**What the task asks:**
Copy the rows from the line with "Enhance the DataTable" to the line with "4. Ensure responsive", replacing "pagination" with "paging" and leaving everything else unchanged. Omit the pictures.

**Records for this task:**
-- -- --

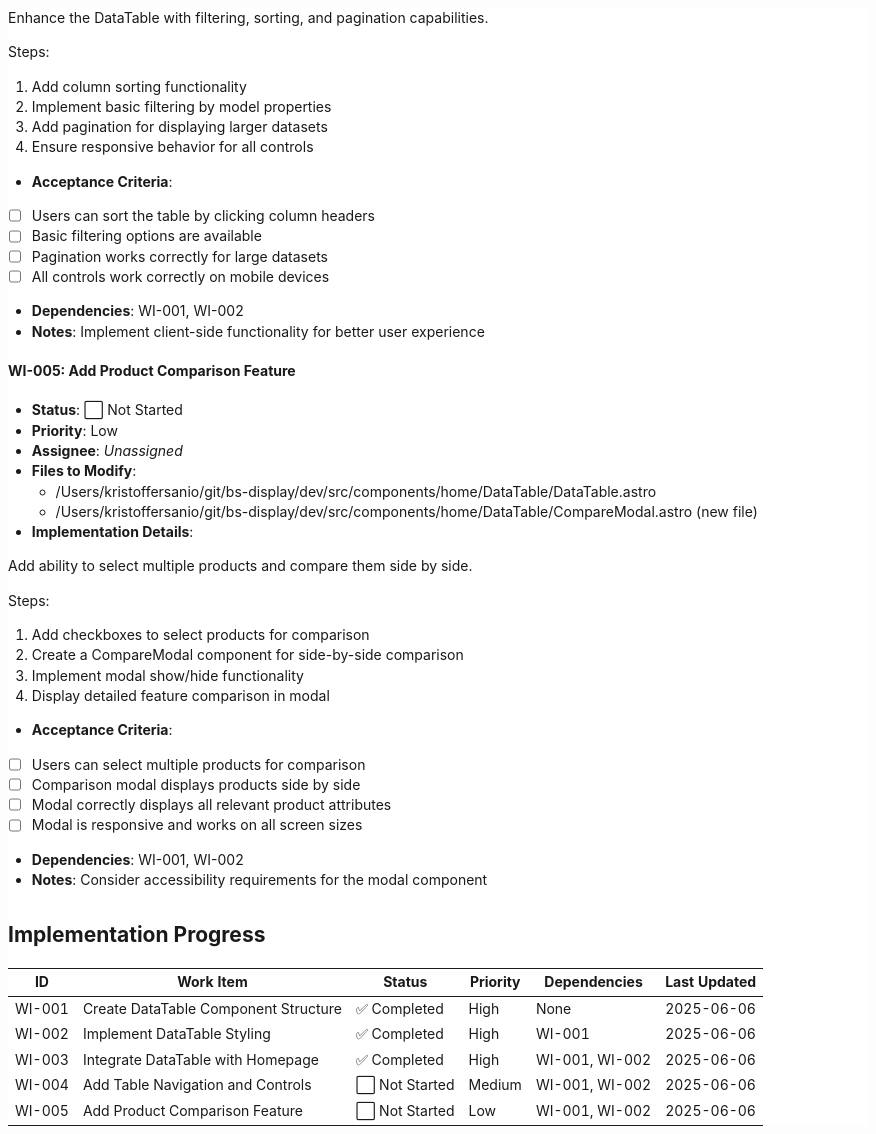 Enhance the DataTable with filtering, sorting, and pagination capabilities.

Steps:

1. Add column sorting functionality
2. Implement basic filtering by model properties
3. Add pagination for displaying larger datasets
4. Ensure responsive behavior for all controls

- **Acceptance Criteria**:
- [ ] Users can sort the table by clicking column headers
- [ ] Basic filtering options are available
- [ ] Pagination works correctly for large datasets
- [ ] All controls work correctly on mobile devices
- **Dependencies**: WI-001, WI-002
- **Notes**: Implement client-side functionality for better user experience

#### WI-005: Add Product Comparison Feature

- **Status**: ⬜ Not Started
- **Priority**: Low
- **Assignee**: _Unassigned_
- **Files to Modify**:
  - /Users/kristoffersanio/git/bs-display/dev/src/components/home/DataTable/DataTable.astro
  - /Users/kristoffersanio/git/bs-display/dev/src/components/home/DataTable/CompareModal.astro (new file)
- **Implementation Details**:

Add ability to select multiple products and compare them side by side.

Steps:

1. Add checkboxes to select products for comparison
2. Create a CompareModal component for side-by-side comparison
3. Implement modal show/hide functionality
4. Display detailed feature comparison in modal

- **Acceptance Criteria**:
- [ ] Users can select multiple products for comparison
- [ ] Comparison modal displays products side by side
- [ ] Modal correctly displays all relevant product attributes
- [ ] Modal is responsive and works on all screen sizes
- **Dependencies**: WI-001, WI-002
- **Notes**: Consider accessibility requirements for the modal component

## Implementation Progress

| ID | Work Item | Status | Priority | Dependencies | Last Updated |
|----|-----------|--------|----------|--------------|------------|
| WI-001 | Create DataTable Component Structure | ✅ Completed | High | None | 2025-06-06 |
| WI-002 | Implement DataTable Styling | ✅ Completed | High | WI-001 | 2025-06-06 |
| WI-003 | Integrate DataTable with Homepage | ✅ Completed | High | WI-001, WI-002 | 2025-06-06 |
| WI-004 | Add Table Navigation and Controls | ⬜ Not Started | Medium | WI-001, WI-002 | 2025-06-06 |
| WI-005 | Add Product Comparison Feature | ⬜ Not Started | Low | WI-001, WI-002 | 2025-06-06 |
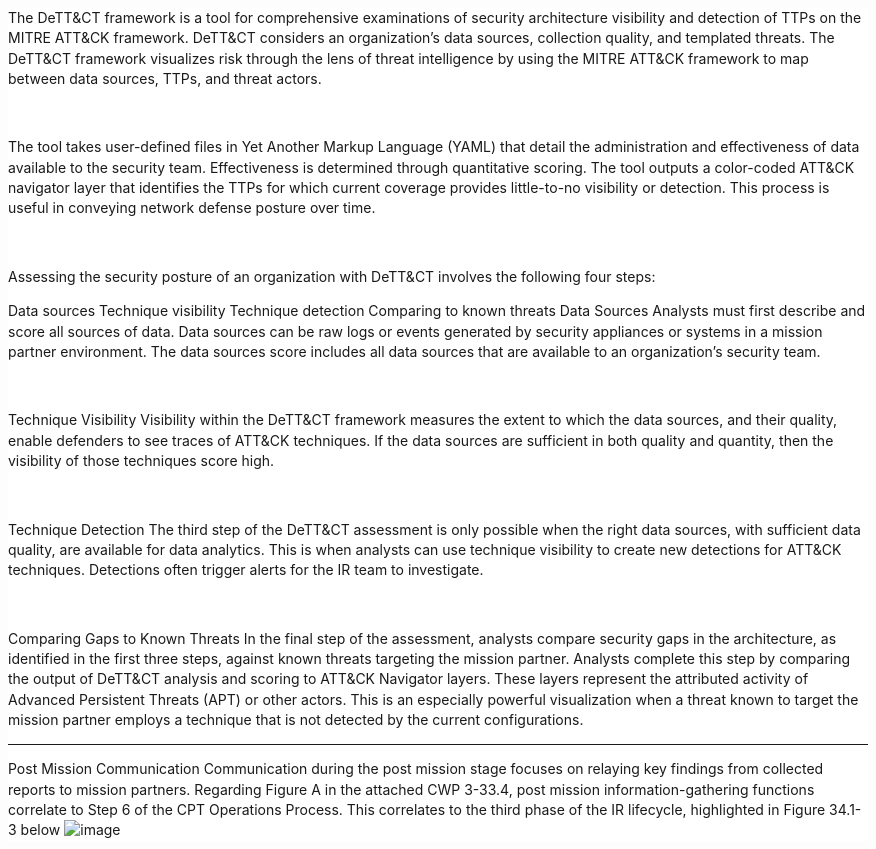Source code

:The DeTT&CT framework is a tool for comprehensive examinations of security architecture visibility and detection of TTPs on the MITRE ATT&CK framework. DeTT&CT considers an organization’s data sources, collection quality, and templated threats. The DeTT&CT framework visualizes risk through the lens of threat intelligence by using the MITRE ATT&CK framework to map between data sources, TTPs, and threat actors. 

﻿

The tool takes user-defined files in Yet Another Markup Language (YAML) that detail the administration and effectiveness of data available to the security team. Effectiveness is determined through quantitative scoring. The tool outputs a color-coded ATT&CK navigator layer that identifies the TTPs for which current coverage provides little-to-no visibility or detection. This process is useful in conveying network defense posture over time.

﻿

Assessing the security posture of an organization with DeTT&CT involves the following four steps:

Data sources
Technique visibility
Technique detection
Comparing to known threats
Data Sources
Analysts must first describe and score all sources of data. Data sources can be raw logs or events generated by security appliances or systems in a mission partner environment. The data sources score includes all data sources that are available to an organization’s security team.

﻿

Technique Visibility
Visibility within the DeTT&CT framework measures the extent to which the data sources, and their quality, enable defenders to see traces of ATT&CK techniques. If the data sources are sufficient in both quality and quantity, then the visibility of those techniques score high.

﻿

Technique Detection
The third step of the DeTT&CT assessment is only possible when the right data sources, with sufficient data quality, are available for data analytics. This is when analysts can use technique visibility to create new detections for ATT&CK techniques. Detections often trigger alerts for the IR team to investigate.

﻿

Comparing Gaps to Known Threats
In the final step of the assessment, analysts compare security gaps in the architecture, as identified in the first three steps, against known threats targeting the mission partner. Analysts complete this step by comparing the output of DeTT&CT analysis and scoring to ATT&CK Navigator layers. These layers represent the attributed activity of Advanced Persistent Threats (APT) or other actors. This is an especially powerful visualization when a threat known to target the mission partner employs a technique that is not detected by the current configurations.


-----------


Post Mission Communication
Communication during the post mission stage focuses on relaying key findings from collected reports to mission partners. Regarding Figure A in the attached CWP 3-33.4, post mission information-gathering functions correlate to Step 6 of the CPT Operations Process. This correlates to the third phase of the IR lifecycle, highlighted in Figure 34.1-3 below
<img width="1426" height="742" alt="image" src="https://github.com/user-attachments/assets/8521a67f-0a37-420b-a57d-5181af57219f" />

-- -- --

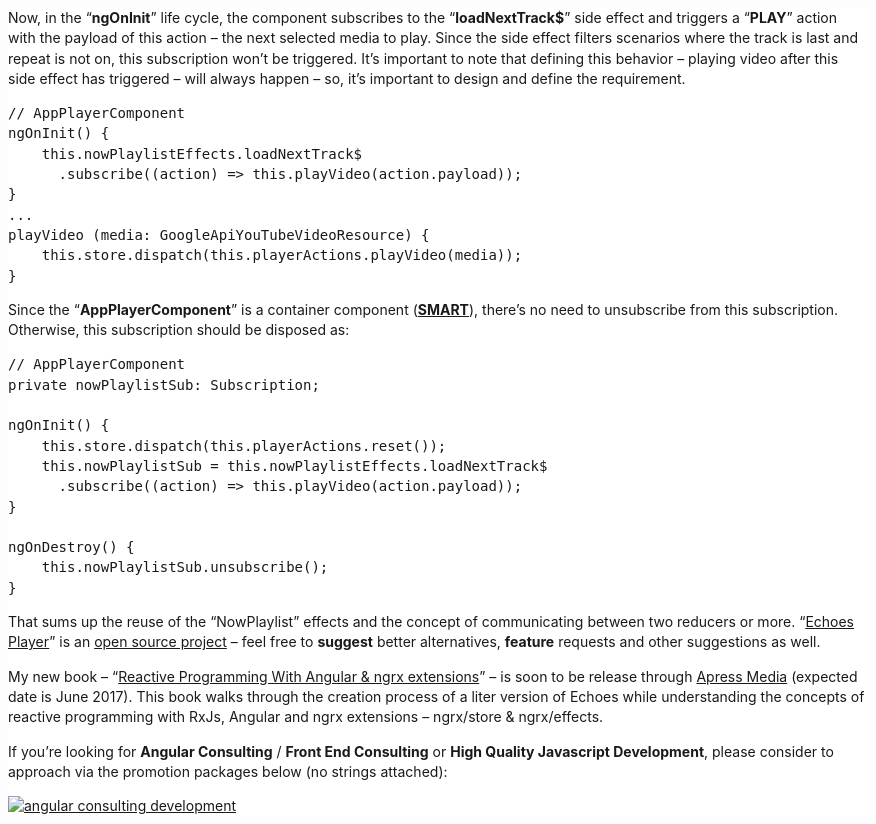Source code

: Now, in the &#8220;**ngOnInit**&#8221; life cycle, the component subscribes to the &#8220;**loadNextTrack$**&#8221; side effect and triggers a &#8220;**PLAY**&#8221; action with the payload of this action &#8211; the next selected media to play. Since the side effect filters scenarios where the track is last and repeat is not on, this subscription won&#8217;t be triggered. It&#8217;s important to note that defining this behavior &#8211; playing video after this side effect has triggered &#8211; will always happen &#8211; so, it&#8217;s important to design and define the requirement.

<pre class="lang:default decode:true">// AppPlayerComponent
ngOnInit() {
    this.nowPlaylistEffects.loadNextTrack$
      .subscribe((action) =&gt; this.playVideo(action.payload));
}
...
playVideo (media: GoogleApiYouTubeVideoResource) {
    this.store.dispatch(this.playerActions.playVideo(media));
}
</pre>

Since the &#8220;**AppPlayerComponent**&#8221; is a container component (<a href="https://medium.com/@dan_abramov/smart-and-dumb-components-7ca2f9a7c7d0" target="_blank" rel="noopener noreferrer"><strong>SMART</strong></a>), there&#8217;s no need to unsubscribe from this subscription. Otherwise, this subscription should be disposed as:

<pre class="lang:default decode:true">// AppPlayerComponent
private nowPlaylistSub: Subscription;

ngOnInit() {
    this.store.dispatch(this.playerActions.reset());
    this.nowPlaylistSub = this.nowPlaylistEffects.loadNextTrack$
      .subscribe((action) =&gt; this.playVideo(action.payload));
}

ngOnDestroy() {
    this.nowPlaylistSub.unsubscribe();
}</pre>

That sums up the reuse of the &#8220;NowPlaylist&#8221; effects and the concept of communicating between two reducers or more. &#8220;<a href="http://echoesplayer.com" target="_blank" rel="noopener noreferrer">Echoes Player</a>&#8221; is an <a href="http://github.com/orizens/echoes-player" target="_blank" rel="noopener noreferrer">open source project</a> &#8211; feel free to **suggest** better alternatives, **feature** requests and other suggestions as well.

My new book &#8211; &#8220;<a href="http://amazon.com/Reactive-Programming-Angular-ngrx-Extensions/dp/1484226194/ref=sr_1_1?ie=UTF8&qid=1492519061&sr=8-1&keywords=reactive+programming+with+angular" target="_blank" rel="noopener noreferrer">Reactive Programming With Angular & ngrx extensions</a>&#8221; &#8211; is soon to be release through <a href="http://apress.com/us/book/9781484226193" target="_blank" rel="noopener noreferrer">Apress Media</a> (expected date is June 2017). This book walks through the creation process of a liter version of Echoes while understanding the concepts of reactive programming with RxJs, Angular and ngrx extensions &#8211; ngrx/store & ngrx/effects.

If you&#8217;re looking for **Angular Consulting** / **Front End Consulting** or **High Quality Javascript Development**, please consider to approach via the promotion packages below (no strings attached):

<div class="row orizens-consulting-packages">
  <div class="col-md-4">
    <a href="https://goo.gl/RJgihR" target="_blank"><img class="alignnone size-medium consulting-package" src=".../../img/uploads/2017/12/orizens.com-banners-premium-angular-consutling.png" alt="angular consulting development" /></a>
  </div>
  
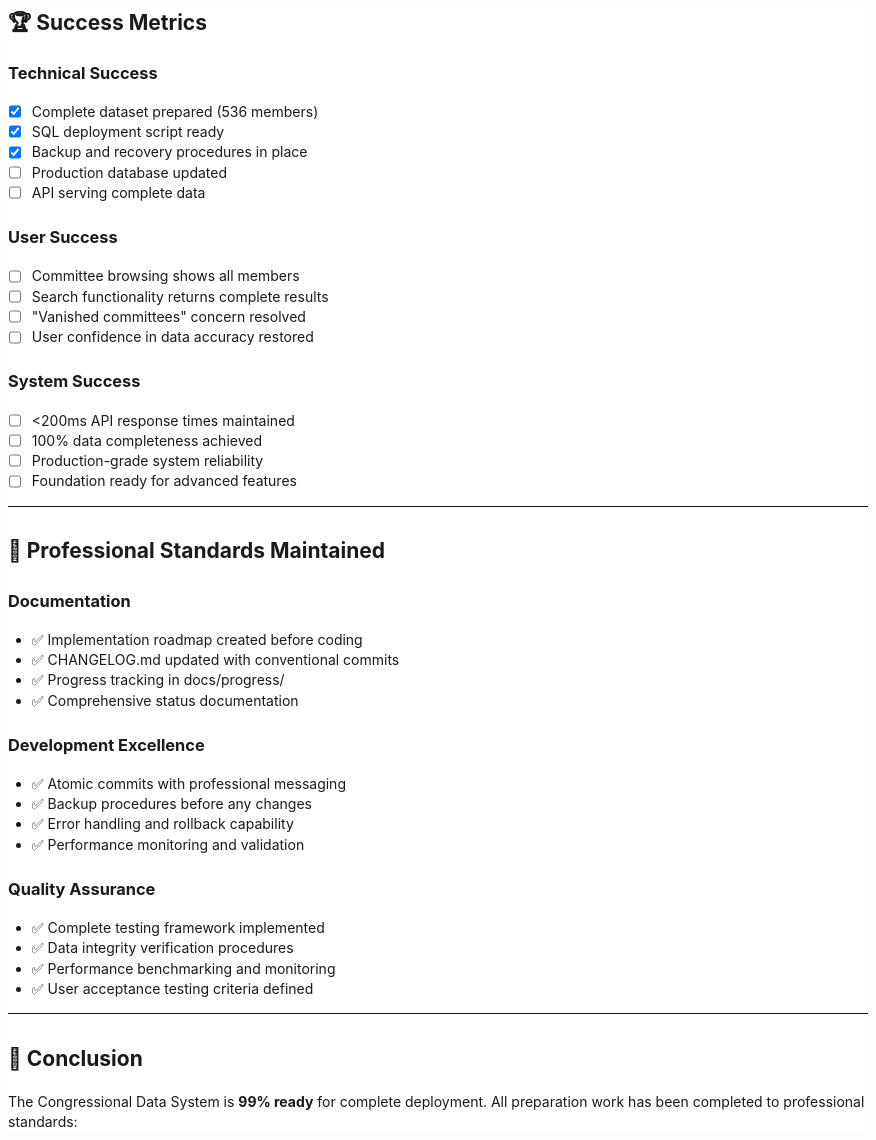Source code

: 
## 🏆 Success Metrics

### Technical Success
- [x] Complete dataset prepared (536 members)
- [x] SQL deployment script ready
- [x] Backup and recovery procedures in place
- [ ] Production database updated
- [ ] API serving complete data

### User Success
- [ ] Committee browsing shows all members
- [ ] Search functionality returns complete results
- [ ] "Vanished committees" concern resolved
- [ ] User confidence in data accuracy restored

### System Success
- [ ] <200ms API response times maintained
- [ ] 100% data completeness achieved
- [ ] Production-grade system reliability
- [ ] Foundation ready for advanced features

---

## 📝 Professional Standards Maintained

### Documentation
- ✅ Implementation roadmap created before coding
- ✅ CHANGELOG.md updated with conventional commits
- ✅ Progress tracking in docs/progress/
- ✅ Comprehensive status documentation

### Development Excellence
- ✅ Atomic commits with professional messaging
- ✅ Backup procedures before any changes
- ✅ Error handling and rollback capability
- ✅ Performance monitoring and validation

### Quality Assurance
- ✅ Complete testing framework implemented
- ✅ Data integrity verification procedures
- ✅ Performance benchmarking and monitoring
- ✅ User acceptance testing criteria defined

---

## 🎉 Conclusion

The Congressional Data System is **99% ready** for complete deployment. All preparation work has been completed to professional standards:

-- -- --

**Exercise response:**
 Enhance the DataTable with filtering, sorting, and paging capabilities.

Steps:

1. Add column sorting functionality
2. Implement basic filtering by model properties
3. Add paging for displaying larger datasets
4. Ensure responsive behavior for all controls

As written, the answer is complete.